Saved data entries:
◇ ◇ ◇ ◇ ◇
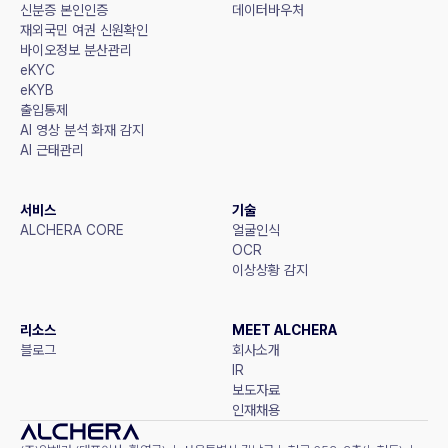
신분증 본인인증
데이터바우처
재외국민 여권 신원확인
바이오정보 분산관리
eKYC
eKYB
출입통제
AI 영상 분석 화재 감지
AI 근태관리
서비스
기술
ALCHERA CORE
얼굴인식
OCR
이상상황 감지
리소스
MEET ALCHERA
블로그
회사소개
IR
보도자료
인재채용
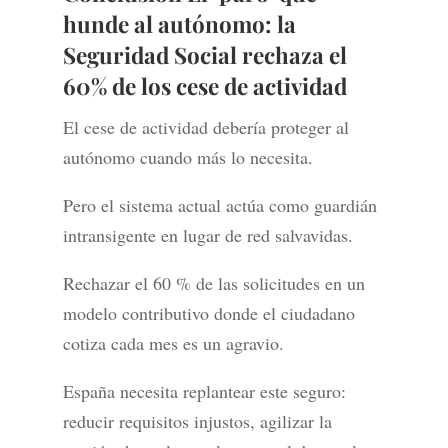
hunde al autónomo: la
Seguridad Social rechaza el
60% de los cese de actividad
El cese de actividad debería proteger al
autónomo cuando más lo necesita.
Pero el sistema actual actúa como guardián
intransigente en lugar de red salvavidas.
Rechazar el 60 % de las solicitudes en un
modelo contributivo donde el ciudadano
cotiza cada mes es un agravio.
España necesita replantear este seguro:
reducir requisitos injustos, agilizar la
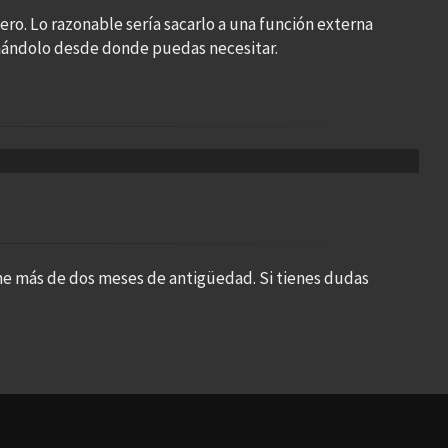
ero. Lo razonable sería sacarlo a una función externa
amándolo desde donde puedas necesitar.
ne más de dos meses de antigüedad. Si tienes dudas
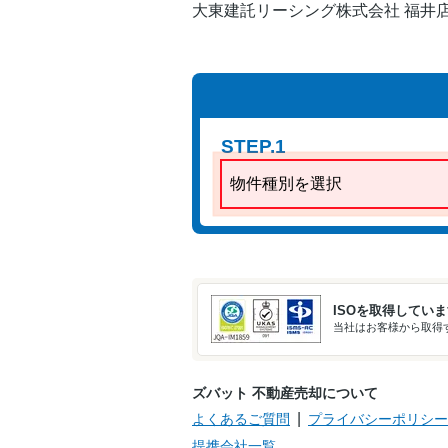
大東建託リーシング株式会社 福井
STEP.1
物件種別を選択
ISOを取得してい
当社はお客様から取得す
ズバット 不動産売却について
よくあるご質問
プライバシーポリシー
提携会社一覧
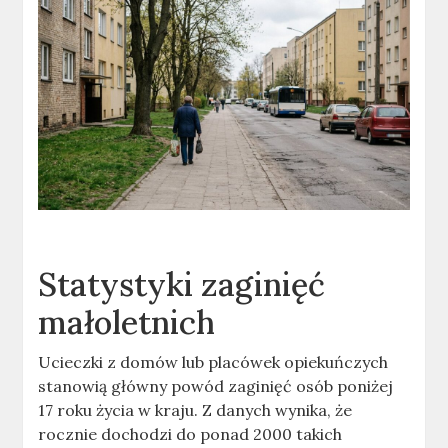
Statystyki zaginięć
małoletnich
Ucieczki z domów lub placówek opiekuńczych
stanowią główny powód zaginięć osób poniżej
17 roku życia w kraju. Z danych wynika, że
rocznie dochodzi do ponad 2000 takich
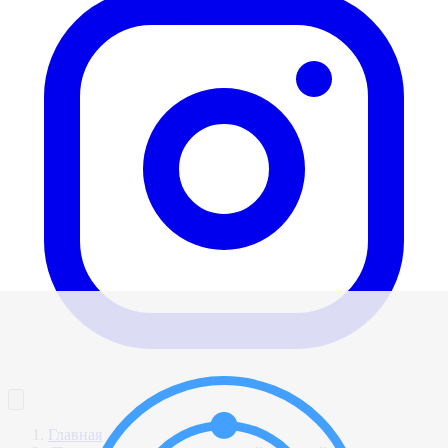
Главная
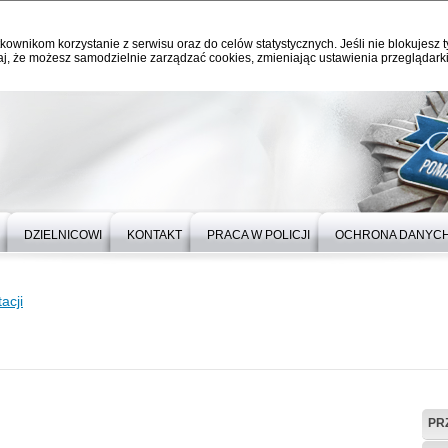
kownikom korzystanie z serwisu oraz do celów statystycznych. Jeśli nie blokujesz t
j, że możesz samodzielnie zarządzać cookies, zmieniając ustawienia przeglądarki
DZIELNICOWI
KONTAKT
PRACA W POLICJI
OCHRONA DANYC
acji
PR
◇ ◇ ◇ ◇ ◇
- What to produce
Copy out word for word the part of the entries that starts with the line containing "大東建託リーシング株式会社 福井" and runs through the end of the entries, including both ends. Leave the pictures out of your answer.

- Solved problem
大東建託リーシング株式会社 福井
STEP.1
物件種別を選択
ISOを取得してい
当社はお客様から取得す
ズバット 不動産売却について
よくあるご質問
プライバシーポリシー
提携会社一覧
Statystyki zaginięć
małoletnich
Ucieczki z domów lub placówek opiekuńczych
stanowią główny powód zaginięć osób poniżej
17 roku życia w kraju. Z danych wynika, że
rocznie dochodzi do ponad 2000 takich
Главная
kownikom korzystanie z serwisu oraz do celów statystycznych. Jeśli nie blokujesz t
j, że możesz samodzielnie zarządzać cookies, zmieniając ustawienia przeglądarki
DZIELNICOWI
KONTAKT
PRACA W POLICJI
OCHRONA DANYC
acji
PR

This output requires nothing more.